▸ EXERCISE DIRECTIONS:
Only lines holding "filter" are needed; copy each of them from the data below.

▸ SUPPLIED DATA:
»»

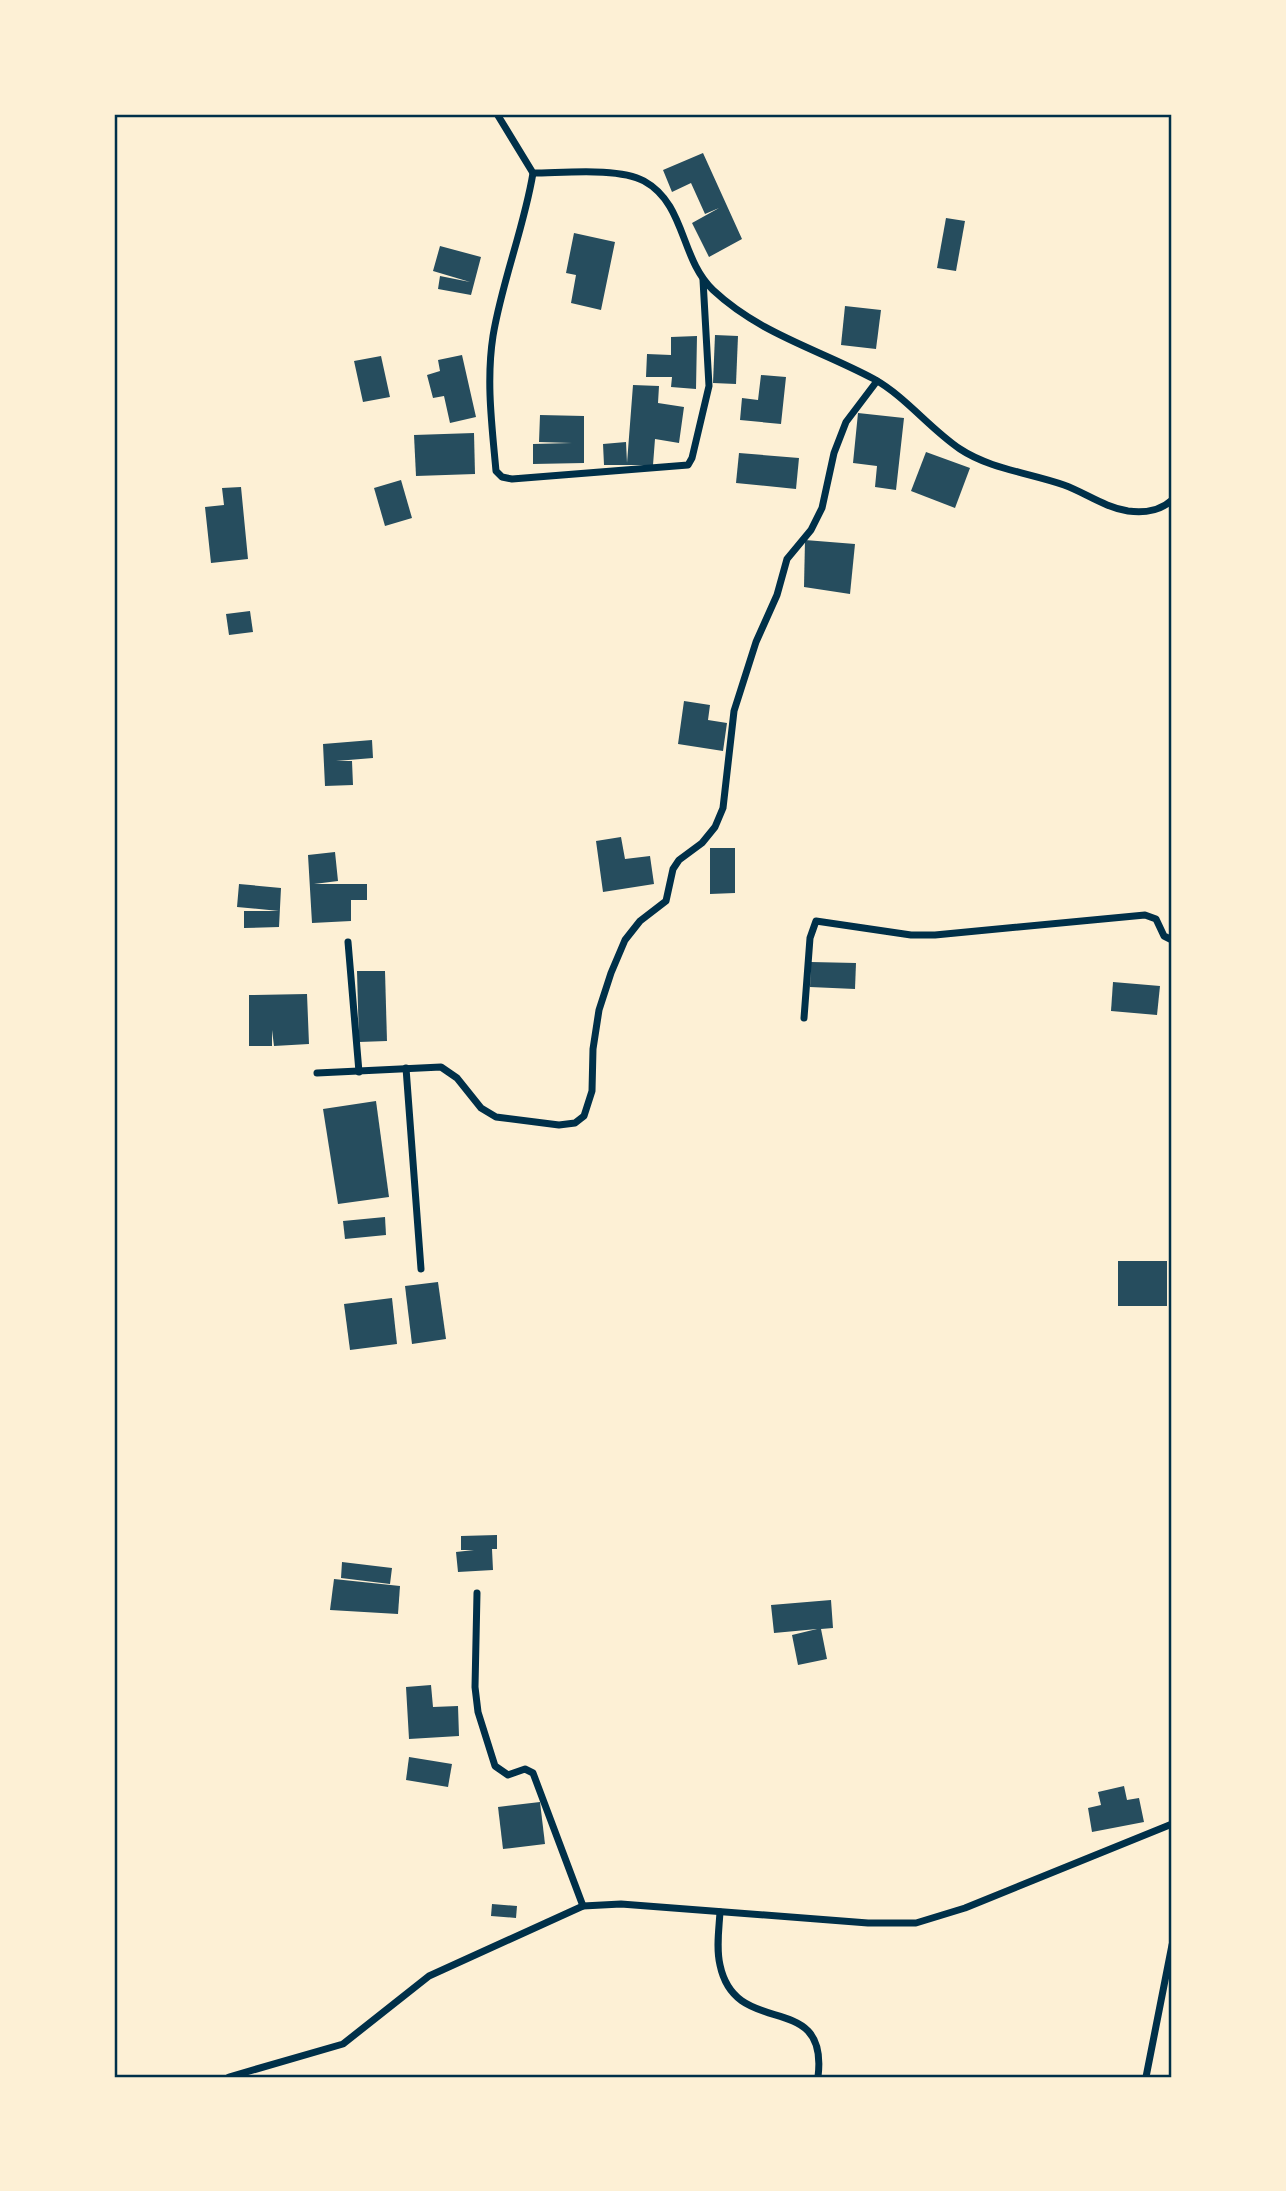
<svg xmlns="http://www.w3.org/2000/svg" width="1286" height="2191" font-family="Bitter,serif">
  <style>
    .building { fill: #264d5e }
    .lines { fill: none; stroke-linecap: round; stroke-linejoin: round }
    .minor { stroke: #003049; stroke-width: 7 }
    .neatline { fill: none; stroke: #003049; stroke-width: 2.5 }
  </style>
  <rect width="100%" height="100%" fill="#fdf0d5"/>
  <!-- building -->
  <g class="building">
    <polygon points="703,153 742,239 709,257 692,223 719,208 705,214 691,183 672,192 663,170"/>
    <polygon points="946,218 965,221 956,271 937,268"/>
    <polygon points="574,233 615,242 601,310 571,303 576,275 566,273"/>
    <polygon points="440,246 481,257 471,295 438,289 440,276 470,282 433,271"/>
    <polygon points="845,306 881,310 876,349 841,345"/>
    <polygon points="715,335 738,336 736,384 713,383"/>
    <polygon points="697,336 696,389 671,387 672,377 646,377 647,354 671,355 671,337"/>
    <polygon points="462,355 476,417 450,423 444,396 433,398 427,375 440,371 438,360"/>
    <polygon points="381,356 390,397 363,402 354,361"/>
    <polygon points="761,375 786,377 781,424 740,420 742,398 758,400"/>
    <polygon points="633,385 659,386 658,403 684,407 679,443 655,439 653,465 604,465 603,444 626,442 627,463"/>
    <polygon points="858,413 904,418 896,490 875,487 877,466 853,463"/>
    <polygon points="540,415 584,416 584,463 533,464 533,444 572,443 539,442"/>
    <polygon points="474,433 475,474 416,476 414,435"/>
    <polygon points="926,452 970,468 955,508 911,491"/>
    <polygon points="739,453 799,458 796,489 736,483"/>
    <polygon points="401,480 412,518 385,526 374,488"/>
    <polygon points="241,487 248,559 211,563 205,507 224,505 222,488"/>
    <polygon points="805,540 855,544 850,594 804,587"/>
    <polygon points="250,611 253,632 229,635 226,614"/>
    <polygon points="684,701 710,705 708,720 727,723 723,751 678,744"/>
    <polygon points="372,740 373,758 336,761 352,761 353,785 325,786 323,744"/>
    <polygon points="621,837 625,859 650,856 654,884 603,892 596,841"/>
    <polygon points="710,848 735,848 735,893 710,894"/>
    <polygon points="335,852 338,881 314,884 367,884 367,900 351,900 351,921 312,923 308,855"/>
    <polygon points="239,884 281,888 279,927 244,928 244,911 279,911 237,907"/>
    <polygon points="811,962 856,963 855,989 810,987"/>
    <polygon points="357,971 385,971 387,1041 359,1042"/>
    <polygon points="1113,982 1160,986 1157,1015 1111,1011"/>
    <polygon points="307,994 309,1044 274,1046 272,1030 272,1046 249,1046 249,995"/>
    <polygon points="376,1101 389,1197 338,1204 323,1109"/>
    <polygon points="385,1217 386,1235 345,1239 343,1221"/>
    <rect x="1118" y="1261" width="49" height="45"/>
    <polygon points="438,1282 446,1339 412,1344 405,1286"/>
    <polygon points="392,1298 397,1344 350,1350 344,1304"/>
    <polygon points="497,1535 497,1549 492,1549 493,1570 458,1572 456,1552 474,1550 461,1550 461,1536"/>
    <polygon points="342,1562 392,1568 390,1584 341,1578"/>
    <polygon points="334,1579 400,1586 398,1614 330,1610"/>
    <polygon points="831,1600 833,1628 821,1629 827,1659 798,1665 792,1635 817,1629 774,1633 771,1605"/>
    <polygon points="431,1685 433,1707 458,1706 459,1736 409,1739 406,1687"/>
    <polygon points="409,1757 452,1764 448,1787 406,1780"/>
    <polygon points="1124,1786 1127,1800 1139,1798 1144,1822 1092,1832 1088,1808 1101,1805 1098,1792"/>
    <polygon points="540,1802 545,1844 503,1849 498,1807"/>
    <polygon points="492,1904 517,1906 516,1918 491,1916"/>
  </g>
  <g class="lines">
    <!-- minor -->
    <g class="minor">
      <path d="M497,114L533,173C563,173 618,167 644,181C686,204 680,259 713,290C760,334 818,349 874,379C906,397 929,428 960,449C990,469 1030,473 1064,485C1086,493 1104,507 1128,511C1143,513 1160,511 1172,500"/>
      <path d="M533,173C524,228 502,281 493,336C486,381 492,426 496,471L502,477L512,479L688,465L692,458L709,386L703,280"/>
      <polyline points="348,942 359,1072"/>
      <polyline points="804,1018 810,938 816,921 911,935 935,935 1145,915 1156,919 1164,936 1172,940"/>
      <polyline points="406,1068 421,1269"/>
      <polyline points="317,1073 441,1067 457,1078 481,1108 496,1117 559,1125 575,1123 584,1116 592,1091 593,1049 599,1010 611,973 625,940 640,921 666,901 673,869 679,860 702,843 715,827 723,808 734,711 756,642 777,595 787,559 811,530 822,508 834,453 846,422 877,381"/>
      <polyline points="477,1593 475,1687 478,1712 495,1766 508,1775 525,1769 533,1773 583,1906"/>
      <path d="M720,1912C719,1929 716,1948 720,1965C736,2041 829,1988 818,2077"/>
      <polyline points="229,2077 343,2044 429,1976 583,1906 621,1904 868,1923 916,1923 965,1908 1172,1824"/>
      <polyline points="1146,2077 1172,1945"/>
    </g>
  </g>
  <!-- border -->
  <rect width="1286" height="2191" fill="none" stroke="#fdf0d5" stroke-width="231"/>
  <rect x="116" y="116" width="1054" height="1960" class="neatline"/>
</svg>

««
»»

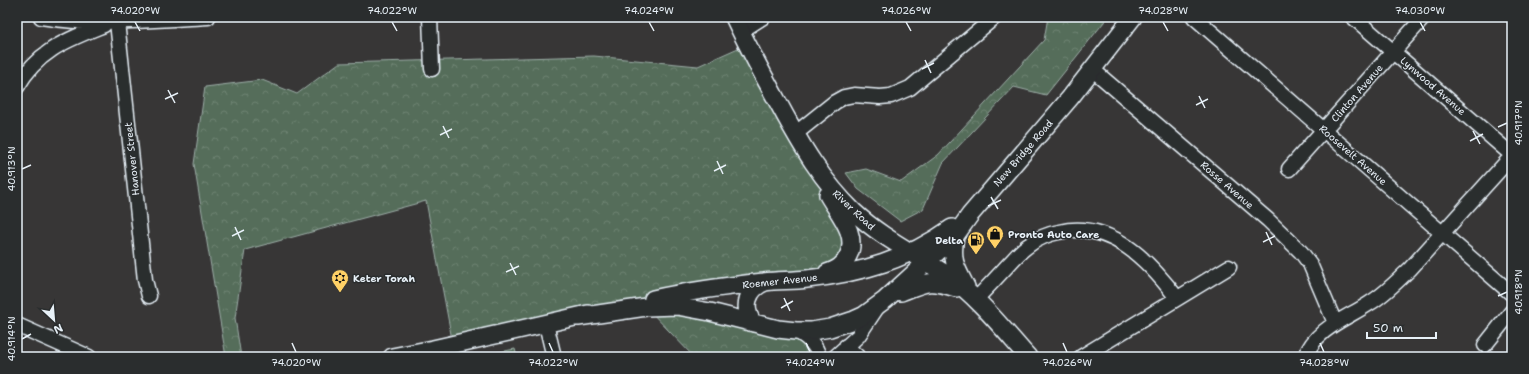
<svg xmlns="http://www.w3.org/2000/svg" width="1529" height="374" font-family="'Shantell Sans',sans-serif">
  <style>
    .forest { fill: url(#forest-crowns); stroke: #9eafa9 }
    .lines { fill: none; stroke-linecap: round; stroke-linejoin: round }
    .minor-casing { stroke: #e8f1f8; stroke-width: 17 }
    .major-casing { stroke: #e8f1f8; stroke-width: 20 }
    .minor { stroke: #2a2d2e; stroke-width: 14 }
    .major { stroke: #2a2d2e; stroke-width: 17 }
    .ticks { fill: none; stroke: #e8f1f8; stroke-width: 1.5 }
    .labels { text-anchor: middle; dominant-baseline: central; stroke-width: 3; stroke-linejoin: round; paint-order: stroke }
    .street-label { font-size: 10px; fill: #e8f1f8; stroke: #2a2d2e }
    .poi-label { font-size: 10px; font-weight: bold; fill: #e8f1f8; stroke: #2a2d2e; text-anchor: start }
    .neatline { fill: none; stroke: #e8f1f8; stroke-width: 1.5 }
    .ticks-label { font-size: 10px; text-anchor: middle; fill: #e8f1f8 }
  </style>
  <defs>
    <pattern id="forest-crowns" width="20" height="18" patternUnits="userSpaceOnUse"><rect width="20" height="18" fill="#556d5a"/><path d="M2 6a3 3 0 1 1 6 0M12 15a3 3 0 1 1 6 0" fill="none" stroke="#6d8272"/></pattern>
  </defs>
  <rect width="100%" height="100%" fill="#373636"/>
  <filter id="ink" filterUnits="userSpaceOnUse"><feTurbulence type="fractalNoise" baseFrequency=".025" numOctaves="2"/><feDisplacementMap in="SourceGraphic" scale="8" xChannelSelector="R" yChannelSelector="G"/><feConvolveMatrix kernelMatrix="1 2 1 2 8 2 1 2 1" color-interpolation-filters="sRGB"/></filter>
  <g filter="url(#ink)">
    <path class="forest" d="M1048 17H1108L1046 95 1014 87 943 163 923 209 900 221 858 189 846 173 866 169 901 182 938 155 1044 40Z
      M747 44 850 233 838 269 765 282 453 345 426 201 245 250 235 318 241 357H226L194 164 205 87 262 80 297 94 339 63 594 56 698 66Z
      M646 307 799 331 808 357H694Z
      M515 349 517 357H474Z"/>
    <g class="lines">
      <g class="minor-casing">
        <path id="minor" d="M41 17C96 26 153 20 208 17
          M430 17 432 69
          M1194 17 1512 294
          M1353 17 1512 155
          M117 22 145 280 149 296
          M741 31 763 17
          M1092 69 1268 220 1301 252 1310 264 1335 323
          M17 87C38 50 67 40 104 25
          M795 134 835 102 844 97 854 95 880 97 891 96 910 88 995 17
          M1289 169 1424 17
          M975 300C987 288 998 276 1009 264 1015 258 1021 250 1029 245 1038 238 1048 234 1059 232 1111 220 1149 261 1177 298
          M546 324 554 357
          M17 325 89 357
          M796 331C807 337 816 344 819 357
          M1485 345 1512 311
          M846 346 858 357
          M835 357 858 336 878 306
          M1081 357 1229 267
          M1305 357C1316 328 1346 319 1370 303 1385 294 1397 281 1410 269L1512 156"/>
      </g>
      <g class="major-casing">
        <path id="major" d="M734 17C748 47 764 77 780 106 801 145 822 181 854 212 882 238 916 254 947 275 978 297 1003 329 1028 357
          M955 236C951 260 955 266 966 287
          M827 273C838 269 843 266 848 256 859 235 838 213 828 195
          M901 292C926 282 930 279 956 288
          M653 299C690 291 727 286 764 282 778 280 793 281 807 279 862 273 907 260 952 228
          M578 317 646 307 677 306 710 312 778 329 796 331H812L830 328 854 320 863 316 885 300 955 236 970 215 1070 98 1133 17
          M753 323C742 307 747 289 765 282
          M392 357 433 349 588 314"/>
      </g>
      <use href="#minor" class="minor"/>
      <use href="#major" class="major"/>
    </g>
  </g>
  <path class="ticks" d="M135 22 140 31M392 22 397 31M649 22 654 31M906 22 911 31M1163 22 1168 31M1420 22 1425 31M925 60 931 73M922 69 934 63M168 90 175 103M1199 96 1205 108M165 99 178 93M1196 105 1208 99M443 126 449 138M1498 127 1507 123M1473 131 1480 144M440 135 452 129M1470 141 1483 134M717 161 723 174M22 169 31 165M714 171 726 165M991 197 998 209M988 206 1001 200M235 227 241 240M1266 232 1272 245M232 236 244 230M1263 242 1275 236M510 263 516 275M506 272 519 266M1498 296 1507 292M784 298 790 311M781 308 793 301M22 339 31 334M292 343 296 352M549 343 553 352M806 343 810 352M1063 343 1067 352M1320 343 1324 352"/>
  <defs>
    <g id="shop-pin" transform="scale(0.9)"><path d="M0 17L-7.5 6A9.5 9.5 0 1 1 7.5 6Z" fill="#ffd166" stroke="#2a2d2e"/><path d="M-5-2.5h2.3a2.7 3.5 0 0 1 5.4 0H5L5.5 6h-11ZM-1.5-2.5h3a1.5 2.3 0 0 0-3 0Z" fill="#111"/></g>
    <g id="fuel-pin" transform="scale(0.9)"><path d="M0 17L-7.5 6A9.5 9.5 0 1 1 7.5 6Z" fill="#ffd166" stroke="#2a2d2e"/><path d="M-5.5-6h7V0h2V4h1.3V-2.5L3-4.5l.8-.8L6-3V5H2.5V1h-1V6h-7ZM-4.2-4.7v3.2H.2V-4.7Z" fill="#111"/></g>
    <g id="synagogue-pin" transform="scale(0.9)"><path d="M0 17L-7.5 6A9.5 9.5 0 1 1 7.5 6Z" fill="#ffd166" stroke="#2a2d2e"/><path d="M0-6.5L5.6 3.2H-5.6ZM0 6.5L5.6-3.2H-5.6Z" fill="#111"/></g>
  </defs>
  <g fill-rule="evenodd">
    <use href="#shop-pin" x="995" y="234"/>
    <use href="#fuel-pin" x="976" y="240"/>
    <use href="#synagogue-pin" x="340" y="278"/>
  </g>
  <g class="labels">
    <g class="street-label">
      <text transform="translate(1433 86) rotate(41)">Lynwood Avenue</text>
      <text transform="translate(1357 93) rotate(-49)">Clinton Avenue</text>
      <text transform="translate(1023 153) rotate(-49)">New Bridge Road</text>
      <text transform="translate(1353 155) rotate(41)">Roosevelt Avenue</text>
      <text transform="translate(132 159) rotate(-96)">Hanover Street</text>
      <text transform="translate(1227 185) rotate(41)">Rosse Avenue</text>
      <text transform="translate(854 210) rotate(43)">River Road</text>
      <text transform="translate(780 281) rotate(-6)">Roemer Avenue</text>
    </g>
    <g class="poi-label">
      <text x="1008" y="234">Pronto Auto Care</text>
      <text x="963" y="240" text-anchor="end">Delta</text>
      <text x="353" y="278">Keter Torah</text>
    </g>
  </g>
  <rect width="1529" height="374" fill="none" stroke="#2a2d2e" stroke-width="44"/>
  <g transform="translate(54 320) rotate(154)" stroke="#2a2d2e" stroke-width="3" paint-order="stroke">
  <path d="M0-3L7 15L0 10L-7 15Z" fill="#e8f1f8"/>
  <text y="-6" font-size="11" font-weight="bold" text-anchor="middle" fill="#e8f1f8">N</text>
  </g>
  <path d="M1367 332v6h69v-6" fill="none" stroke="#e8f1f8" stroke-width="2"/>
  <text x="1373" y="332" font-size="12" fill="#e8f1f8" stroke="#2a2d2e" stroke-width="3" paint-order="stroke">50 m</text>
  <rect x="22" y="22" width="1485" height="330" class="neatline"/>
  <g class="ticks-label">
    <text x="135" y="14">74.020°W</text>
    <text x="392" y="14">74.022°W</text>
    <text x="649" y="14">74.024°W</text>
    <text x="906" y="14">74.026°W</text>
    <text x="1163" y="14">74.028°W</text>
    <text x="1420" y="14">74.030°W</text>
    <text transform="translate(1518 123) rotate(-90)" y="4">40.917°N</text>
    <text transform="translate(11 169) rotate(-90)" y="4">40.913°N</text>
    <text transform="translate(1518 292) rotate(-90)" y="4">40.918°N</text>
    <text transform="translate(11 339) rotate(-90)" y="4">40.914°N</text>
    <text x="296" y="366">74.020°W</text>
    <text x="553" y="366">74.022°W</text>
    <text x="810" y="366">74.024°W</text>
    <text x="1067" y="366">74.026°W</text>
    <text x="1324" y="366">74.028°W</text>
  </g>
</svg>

««

▸ RESPONSE AREA:
  <filter id="ink" filterUnits="userSpaceOnUse"><feTurbulence type="fractalNoise" baseFrequency=".025" numOctaves="2"/><feDisplacementMap in="SourceGraphic" scale="8" xChannelSelector="R" yChannelSelector="G"/><feConvolveMatrix kernelMatrix="1 2 1 2 8 2 1 2 1" color-interpolation-filters="sRGB"/></filter>
  <g filter="url(#ink)">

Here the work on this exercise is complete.